TASKS TO CARRY OUT ▸
**A)** In the passage on the similarity search options, what is the default value of the minimum similarity threshold?
**B)** Extract every line of the entries that contains the word "center".

____ PROVIDED PASSAGE

The counting stage no longer has any additional options.
The following options effect the all-pair similarity search part of the thesaurus build process.
-
-m <name> , --measure <name>Proximity measure to compare heads with. Commonly used examples include: Lin, Jaccard, CRMI, RecallMI. The default is Lin. -
--measure-reversedFor asymmetric measures calculate the inverse similarities, i.e reverse the operands of similarity function: sim(q,r) becomes sim(r,q). Has no effect with symmetric measures. -
-Smn <num>, --similarity-min <num>Minimum similarity threshold over which resultant pairs will be output. This option is generally used for performance purposes. Without this option the output pairs file size can be quadratic w.r.t the number of entries. Default is negative-infinity. -
-Smx <num>, --similarity-max <num>Maximum similarity threshold under which resultant pairs will be output. Typically used instead of option--similarity-min, for distance based measures, since smaller similarity values indicate greater similarity. Default is positive-infinity.

________
____ THE RECORDS

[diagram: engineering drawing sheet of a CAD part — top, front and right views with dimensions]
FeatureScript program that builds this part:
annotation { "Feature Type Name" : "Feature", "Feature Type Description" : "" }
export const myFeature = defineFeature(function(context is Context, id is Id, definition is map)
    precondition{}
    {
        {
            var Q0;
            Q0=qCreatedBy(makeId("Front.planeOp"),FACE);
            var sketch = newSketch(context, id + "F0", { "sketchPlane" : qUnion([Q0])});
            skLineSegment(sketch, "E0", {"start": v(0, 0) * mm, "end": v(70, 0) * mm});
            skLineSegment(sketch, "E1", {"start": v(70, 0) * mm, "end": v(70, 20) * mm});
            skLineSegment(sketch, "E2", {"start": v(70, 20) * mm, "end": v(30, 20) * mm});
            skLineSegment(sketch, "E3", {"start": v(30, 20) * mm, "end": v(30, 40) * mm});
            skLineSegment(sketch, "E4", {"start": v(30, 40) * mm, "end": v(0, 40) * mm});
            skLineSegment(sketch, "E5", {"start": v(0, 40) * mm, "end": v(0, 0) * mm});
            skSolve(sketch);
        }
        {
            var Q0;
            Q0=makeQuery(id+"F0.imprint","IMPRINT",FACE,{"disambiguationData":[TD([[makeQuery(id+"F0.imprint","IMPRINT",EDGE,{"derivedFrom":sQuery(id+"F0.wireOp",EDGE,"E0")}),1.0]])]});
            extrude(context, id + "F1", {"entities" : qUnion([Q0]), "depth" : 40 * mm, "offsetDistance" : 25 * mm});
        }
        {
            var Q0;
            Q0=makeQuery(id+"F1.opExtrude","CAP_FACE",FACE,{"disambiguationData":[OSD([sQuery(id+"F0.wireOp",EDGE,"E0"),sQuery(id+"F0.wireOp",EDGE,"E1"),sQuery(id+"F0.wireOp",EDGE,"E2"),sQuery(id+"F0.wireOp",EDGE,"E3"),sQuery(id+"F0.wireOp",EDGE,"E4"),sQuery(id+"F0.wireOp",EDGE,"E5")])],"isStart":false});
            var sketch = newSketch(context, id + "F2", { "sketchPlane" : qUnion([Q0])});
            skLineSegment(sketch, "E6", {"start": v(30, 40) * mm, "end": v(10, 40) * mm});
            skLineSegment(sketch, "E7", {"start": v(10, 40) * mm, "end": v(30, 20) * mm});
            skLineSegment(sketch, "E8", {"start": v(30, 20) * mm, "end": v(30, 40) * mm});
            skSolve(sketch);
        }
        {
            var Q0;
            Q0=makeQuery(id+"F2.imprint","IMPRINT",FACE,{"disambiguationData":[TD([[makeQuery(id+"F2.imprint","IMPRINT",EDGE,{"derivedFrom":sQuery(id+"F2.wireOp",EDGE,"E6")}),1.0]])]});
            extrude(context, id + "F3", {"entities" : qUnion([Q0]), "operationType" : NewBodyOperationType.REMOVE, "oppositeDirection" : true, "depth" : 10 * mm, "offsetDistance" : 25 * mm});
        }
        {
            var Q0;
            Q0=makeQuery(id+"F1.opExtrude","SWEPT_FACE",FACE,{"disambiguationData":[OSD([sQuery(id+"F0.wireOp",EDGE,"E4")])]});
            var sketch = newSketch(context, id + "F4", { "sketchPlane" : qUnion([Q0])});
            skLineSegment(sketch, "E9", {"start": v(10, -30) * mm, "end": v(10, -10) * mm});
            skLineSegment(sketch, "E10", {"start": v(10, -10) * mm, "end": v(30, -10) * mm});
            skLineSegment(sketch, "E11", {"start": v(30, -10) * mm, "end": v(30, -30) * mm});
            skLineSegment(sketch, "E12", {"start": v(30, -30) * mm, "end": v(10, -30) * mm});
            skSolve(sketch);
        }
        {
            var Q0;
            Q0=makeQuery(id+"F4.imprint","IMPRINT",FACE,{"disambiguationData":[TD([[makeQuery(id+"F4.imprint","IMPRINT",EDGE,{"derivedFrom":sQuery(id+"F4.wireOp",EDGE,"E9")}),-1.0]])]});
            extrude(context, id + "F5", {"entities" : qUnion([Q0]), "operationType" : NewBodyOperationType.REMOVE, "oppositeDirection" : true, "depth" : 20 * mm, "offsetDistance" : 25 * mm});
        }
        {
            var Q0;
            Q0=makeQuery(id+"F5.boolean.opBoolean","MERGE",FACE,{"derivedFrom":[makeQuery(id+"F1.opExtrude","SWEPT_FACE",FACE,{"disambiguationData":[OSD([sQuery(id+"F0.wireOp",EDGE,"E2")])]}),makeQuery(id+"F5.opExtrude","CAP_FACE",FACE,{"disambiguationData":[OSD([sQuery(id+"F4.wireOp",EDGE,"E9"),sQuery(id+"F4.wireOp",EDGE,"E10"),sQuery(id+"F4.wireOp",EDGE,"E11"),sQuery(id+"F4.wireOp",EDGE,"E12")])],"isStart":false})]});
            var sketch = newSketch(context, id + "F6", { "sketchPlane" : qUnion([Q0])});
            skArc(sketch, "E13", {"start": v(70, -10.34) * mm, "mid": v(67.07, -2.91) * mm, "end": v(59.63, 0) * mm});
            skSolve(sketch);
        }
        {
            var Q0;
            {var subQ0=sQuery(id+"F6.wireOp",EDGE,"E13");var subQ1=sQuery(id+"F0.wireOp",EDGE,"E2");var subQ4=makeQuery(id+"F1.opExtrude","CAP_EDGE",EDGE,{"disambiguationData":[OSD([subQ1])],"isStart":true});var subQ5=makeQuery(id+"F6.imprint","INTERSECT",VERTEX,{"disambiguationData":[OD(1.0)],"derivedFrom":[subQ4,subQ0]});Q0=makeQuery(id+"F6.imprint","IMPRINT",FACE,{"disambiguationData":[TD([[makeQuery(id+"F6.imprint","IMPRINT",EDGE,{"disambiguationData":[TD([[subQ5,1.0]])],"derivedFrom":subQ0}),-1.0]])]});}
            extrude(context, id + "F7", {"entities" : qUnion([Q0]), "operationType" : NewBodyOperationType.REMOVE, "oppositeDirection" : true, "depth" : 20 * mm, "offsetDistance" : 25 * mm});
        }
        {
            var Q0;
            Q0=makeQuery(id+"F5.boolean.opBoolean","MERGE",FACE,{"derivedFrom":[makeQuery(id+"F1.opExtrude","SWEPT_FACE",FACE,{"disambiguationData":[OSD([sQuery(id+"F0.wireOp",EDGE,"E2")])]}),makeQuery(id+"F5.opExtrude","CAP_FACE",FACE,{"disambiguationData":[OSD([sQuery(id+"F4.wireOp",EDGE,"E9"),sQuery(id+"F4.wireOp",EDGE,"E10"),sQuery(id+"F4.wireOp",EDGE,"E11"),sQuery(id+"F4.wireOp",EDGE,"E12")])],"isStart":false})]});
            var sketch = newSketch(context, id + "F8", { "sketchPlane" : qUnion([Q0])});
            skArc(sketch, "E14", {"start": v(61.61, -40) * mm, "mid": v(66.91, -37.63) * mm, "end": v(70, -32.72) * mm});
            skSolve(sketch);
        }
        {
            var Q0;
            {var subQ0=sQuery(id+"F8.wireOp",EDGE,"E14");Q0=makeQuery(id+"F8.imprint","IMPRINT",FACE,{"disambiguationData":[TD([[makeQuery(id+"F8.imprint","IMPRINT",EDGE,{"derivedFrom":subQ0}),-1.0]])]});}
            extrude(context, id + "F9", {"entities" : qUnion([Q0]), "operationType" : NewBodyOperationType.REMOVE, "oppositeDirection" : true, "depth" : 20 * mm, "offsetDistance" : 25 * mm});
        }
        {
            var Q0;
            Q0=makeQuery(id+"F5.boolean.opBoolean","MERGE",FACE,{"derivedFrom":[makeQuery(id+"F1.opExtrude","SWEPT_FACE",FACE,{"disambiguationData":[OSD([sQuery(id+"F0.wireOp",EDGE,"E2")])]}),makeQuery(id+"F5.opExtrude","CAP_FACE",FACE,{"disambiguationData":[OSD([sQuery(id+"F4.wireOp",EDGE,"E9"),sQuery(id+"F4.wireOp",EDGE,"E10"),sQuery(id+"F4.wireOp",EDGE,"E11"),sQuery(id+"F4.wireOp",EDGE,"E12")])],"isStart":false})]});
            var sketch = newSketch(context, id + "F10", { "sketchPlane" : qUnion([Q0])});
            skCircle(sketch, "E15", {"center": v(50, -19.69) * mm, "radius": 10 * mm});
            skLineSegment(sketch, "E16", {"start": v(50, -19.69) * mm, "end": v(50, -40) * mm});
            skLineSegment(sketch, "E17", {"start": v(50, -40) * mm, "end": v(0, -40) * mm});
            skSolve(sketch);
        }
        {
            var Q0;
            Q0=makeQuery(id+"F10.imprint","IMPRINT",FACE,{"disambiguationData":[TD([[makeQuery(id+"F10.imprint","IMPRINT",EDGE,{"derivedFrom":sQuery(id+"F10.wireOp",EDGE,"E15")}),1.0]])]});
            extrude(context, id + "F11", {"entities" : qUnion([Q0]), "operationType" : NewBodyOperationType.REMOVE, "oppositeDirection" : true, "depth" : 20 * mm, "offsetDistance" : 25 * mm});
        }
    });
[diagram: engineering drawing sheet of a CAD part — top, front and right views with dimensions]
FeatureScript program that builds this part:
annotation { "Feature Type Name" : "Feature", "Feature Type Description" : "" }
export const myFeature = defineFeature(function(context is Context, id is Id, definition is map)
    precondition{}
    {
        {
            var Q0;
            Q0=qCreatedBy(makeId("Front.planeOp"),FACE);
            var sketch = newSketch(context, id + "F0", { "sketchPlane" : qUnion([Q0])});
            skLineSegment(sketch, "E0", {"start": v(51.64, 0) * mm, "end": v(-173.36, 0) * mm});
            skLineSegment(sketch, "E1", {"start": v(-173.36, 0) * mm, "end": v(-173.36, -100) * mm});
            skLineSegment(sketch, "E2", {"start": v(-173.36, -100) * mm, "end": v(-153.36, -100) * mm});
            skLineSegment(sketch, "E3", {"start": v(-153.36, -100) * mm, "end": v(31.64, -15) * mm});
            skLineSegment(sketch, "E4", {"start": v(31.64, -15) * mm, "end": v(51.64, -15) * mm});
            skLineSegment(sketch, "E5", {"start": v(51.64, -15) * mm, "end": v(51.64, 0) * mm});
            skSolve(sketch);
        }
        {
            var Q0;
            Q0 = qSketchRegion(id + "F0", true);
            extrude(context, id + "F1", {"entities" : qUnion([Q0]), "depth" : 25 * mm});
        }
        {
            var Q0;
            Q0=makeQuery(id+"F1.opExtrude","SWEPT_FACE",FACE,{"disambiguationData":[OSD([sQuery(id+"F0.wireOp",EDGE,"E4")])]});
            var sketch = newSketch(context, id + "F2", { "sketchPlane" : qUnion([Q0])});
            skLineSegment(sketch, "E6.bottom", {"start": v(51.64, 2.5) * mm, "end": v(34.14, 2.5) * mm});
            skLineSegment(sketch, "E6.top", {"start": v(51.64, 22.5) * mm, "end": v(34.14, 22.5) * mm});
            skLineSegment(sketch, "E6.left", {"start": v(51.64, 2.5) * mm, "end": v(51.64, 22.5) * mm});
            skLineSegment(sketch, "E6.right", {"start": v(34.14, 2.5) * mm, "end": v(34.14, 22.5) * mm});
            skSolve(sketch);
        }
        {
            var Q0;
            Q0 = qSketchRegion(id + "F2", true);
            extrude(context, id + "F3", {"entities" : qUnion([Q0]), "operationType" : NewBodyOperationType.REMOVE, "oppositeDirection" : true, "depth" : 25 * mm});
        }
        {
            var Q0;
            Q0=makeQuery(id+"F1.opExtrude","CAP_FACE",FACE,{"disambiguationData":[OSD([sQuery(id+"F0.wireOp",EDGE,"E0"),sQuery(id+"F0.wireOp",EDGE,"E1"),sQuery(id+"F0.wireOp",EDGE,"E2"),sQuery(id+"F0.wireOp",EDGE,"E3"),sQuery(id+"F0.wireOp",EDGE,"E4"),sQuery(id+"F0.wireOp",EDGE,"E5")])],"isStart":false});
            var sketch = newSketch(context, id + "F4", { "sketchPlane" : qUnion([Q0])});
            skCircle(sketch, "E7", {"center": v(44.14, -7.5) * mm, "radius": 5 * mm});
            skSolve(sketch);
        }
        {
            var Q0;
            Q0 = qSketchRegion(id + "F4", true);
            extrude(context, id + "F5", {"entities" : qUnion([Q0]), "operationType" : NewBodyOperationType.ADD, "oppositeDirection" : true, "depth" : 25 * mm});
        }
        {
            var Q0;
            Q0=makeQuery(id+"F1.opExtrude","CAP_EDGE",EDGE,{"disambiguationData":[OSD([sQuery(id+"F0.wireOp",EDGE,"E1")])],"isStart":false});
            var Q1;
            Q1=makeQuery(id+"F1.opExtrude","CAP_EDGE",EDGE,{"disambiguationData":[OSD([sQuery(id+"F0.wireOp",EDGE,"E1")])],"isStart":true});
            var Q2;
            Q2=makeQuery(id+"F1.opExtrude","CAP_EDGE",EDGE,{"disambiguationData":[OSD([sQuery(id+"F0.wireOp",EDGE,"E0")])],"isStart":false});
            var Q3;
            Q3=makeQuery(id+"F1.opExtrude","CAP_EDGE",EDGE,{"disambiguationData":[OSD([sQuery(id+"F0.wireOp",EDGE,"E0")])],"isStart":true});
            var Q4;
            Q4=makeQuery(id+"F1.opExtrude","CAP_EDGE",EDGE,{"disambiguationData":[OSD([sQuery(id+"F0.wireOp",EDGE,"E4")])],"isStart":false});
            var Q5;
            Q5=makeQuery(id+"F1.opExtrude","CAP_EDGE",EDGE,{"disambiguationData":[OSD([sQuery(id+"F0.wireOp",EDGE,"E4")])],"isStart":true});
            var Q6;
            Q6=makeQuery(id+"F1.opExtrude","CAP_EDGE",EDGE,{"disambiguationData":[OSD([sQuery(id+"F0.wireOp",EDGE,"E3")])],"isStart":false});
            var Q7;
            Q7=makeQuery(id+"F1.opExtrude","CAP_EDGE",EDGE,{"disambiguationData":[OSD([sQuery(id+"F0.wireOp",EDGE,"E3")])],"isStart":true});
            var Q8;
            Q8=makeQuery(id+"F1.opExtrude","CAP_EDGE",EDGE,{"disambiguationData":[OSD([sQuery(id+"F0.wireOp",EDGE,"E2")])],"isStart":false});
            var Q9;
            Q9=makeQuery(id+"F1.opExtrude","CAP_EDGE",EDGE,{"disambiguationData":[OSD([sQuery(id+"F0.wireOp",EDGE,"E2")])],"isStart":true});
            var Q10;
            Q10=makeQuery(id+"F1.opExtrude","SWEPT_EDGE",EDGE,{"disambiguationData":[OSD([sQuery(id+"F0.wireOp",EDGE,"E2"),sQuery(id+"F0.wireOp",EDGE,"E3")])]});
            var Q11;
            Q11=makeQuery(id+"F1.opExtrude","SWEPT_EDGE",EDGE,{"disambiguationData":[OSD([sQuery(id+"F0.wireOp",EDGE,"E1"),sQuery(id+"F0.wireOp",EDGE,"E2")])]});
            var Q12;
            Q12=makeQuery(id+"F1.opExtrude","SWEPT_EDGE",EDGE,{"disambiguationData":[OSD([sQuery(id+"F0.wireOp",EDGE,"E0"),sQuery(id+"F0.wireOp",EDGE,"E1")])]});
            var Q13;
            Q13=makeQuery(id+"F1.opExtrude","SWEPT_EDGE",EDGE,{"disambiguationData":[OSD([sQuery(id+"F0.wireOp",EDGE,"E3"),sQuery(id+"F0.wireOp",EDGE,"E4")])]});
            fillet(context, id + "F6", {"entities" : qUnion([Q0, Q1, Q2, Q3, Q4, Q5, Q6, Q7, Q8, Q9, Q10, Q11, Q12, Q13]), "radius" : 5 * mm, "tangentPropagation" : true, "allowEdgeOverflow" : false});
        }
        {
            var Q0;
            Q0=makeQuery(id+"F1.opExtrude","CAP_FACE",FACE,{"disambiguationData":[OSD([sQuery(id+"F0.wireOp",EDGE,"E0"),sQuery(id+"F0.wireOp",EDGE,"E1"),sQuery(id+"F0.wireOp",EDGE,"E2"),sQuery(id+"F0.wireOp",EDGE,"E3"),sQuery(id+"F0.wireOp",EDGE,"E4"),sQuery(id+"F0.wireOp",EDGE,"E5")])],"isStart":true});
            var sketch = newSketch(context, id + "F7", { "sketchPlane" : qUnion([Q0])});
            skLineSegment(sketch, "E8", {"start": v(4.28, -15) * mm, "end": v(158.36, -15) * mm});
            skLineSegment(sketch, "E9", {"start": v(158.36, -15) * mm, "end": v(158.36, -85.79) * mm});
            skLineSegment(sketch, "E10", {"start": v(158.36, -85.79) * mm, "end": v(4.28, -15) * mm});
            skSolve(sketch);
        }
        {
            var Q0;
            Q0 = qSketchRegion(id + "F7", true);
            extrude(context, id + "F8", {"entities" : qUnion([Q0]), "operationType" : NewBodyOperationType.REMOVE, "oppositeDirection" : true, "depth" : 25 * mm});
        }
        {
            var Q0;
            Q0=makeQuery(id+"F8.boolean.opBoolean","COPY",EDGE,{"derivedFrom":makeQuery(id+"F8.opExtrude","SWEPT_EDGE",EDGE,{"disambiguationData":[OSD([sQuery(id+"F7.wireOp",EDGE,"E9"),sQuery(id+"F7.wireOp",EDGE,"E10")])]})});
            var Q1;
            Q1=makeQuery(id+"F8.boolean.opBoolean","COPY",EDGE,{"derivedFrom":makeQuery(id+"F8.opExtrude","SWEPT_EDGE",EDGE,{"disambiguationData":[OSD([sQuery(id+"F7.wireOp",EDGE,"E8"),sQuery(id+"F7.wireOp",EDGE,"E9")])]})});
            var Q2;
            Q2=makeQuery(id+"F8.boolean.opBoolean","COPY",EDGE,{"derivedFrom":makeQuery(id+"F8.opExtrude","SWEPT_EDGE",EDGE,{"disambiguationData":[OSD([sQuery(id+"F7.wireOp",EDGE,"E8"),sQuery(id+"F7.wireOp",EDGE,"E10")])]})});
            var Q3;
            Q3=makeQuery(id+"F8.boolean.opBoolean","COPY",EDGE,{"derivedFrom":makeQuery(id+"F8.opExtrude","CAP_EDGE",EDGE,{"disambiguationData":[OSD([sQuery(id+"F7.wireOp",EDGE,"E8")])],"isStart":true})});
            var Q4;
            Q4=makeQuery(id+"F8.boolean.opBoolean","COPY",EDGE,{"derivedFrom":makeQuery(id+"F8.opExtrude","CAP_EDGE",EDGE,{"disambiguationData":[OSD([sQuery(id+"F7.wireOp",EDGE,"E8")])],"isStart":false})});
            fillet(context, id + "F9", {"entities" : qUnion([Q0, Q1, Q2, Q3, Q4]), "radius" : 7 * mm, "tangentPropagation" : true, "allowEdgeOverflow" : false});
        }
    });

________

RESPONSES FOR EACH TASK ▸
**A)** The default is negative-infinity.

**B)**
            skCircle(sketch, "E15", {"center": v(50, -19.69) * mm, "radius": 10 * mm});
            skCircle(sketch, "E7", {"center": v(44.14, -7.5) * mm, "radius": 5 * mm});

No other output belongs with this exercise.